**Work instructions:**
Output the records exactly. Include every line.

*** Opening Task data ***

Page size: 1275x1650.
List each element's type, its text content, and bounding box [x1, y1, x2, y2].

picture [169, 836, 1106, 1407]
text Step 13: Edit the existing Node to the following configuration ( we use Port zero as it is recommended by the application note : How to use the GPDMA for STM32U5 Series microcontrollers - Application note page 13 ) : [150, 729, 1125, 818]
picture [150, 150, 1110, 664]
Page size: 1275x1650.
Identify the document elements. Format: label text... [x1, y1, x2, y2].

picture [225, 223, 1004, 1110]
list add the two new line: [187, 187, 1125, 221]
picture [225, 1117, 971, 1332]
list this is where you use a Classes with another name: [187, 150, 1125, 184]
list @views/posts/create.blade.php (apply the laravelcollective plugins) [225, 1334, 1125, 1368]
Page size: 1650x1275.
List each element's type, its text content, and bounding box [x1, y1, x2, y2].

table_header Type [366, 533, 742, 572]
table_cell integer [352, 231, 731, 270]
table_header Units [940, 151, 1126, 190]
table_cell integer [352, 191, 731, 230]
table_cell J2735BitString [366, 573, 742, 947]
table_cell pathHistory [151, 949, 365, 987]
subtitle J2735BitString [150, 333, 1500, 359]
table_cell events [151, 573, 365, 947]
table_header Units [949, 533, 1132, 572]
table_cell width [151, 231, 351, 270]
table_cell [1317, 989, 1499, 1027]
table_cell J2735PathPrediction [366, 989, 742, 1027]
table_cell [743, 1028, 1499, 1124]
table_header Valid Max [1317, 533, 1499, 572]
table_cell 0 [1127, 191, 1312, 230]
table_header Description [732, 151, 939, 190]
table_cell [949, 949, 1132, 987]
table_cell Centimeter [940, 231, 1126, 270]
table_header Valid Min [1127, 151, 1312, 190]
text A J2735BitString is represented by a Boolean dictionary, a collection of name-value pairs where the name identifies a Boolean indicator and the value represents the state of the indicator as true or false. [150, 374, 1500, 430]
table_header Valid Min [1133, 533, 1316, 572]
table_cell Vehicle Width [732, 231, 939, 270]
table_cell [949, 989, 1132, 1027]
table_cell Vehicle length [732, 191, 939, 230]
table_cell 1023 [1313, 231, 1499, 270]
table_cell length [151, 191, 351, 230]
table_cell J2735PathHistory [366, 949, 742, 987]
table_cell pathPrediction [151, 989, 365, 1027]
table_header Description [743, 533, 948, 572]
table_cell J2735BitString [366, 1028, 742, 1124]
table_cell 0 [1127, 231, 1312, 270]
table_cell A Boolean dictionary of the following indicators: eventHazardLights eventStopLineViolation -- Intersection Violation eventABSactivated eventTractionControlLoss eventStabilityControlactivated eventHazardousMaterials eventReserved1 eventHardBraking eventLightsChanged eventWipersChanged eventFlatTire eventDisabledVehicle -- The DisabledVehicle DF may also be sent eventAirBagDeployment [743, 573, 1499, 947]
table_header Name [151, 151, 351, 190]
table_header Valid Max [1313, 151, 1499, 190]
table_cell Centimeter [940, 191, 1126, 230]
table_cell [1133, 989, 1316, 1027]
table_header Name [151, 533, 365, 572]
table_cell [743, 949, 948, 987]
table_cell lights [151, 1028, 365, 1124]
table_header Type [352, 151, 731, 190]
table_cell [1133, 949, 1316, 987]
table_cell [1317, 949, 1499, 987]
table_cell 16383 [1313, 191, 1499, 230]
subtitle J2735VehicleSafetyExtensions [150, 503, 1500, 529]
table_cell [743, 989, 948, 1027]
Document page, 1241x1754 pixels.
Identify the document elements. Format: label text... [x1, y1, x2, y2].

*** Closing Task data ***

**Solution to this exercise:**
Page size: 1275x1650.
List each element's type, its text content, and bounding box [x1, y1, x2, y2].

picture [169, 836, 1106, 1407]
text Step 13: Edit the existing Node to the following configuration ( we use Port zero as it is recommended by the application note : How to use the GPDMA for STM32U5 Series microcontrollers - Application note page 13 ) : [150, 729, 1125, 818]
picture [150, 150, 1110, 664]
Page size: 1275x1650.
Identify the document elements. Format: label text... [x1, y1, x2, y2].

picture [225, 223, 1004, 1110]
list add the two new line: [187, 187, 1125, 221]
picture [225, 1117, 971, 1332]
list this is where you use a Classes with another name: [187, 150, 1125, 184]
list @views/posts/create.blade.php (apply the laravelcollective plugins) [225, 1334, 1125, 1368]
Page size: 1650x1275.
List each element's type, its text content, and bounding box [x1, y1, x2, y2].

table_header Type [366, 533, 742, 572]
table_cell integer [352, 231, 731, 270]
table_header Units [940, 151, 1126, 190]
table_cell integer [352, 191, 731, 230]
table_cell J2735BitString [366, 573, 742, 947]
table_cell pathHistory [151, 949, 365, 987]
subtitle J2735BitString [150, 333, 1500, 359]
table_cell events [151, 573, 365, 947]
table_header Units [949, 533, 1132, 572]
table_cell width [151, 231, 351, 270]
table_cell [1317, 989, 1499, 1027]
table_cell J2735PathPrediction [366, 989, 742, 1027]
table_cell [743, 1028, 1499, 1124]
table_header Valid Max [1317, 533, 1499, 572]
table_cell 0 [1127, 191, 1312, 230]
table_header Description [732, 151, 939, 190]
table_cell [949, 949, 1132, 987]
table_cell Centimeter [940, 231, 1126, 270]
table_header Valid Min [1127, 151, 1312, 190]
text A J2735BitString is represented by a Boolean dictionary, a collection of name-value pairs where the name identifies a Boolean indicator and the value represents the state of the indicator as true or false. [150, 374, 1500, 430]
table_header Valid Min [1133, 533, 1316, 572]
table_cell Vehicle Width [732, 231, 939, 270]
table_cell [949, 989, 1132, 1027]
table_cell Vehicle length [732, 191, 939, 230]
table_cell 1023 [1313, 231, 1499, 270]
table_cell length [151, 191, 351, 230]
table_cell J2735PathHistory [366, 949, 742, 987]
table_cell pathPrediction [151, 989, 365, 1027]
table_header Description [743, 533, 948, 572]
table_cell J2735BitString [366, 1028, 742, 1124]
table_cell 0 [1127, 231, 1312, 270]
table_cell A Boolean dictionary of the following indicators: eventHazardLights eventStopLineViolation -- Intersection Violation eventABSactivated eventTractionControlLoss eventStabilityControlactivated eventHazardousMaterials eventReserved1 eventHardBraking eventLightsChanged eventWipersChanged eventFlatTire eventDisabledVehicle -- The DisabledVehicle DF may also be sent eventAirBagDeployment [743, 573, 1499, 947]
table_header Name [151, 151, 351, 190]
table_header Valid Max [1313, 151, 1499, 190]
table_cell Centimeter [940, 191, 1126, 230]
table_cell [1133, 989, 1316, 1027]
table_header Name [151, 533, 365, 572]
table_cell [743, 949, 948, 987]
table_cell lights [151, 1028, 365, 1124]
table_header Type [352, 151, 731, 190]
table_cell [1133, 949, 1316, 987]
table_cell [1317, 949, 1499, 987]
table_cell 16383 [1313, 191, 1499, 230]
subtitle J2735VehicleSafetyExtensions [150, 503, 1500, 529]
table_cell [743, 989, 948, 1027]
Document page, 1241x1754 pixels.
Identify the document elements. Format: label text... [x1, y1, x2, y2].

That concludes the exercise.